* **WHAT THE TASK REQUIRES**
Read the records below and copy each line that contains "filename".

(AVAILABLE DATA Opens)

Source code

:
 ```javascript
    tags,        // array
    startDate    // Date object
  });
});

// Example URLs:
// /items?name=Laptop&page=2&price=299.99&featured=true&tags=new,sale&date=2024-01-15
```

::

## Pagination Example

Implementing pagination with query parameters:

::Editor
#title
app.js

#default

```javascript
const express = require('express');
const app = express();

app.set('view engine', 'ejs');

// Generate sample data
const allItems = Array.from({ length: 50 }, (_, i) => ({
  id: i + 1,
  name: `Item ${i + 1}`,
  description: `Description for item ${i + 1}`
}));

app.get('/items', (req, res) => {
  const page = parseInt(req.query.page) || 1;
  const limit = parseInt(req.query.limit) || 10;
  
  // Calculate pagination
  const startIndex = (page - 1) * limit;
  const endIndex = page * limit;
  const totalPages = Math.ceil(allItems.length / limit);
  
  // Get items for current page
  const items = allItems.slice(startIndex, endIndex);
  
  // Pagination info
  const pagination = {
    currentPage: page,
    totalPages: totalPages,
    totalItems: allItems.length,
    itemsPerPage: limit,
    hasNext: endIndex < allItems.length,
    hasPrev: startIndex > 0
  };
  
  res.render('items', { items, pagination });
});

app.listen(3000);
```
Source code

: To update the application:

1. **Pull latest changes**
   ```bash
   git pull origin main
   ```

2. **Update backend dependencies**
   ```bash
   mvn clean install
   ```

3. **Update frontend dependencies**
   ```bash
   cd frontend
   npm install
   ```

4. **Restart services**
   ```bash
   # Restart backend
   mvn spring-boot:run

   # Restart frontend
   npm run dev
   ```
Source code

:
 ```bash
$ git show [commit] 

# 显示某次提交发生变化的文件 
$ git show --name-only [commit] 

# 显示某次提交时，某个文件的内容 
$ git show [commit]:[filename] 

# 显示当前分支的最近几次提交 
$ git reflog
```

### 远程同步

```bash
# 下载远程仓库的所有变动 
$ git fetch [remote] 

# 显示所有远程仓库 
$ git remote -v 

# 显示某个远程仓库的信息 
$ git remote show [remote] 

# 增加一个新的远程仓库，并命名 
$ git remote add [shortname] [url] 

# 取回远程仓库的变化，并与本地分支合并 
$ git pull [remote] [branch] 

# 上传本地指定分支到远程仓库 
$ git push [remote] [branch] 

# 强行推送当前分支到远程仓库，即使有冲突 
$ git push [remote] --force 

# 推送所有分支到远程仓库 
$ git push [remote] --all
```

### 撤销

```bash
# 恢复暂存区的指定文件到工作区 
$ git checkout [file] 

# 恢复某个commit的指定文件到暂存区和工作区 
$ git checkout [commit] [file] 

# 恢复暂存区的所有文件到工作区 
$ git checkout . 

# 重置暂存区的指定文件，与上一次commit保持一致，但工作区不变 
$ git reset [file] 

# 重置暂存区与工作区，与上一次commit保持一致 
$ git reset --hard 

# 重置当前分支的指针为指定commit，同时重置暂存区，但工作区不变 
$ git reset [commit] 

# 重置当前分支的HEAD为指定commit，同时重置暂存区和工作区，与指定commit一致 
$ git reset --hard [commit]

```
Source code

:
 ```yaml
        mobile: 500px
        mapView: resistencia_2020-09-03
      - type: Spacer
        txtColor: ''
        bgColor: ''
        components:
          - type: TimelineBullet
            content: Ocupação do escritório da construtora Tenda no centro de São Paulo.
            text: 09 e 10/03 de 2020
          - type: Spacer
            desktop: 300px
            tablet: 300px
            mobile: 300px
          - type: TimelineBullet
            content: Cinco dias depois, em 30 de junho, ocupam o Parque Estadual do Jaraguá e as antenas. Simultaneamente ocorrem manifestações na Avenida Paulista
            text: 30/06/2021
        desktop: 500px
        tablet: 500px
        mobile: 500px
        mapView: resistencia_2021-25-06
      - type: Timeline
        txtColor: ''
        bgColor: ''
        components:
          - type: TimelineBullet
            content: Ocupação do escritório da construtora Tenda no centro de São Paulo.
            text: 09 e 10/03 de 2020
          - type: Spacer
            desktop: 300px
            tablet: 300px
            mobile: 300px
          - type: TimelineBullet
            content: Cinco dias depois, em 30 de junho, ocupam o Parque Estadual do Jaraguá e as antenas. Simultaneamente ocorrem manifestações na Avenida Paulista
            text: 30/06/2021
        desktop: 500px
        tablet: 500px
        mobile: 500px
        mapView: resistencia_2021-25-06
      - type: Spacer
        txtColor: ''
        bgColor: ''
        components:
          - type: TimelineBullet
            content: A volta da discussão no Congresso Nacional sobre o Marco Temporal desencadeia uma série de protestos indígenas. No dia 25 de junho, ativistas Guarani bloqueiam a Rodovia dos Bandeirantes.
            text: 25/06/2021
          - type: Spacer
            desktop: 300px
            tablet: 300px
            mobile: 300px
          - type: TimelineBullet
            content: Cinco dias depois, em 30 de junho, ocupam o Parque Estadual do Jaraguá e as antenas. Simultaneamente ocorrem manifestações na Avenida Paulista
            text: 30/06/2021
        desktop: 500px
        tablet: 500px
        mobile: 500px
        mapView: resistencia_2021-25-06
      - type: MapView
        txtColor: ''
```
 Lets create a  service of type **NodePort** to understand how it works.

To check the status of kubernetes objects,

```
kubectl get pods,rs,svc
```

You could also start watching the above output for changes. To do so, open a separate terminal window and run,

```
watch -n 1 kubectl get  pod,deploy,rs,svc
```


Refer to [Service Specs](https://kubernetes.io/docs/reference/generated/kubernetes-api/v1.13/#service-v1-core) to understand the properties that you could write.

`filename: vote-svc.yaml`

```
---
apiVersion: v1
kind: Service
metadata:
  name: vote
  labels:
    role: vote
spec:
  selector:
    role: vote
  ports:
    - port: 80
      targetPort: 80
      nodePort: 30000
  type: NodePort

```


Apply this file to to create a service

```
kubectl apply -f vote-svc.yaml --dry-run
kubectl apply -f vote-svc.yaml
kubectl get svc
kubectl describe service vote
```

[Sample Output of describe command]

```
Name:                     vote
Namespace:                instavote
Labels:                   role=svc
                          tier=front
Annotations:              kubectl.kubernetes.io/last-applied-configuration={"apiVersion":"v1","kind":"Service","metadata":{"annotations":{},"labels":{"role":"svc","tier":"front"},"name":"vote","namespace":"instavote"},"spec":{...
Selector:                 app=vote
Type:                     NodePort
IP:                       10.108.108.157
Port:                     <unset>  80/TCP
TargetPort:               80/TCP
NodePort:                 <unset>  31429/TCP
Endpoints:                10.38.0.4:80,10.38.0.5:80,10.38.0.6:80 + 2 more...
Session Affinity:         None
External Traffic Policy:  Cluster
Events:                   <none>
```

(AVAILABLE DATA Closes)

* **OUTPUT FOR THIS TASK**
$ git show [commit]:[filename] 
`filename: vote-svc.yaml`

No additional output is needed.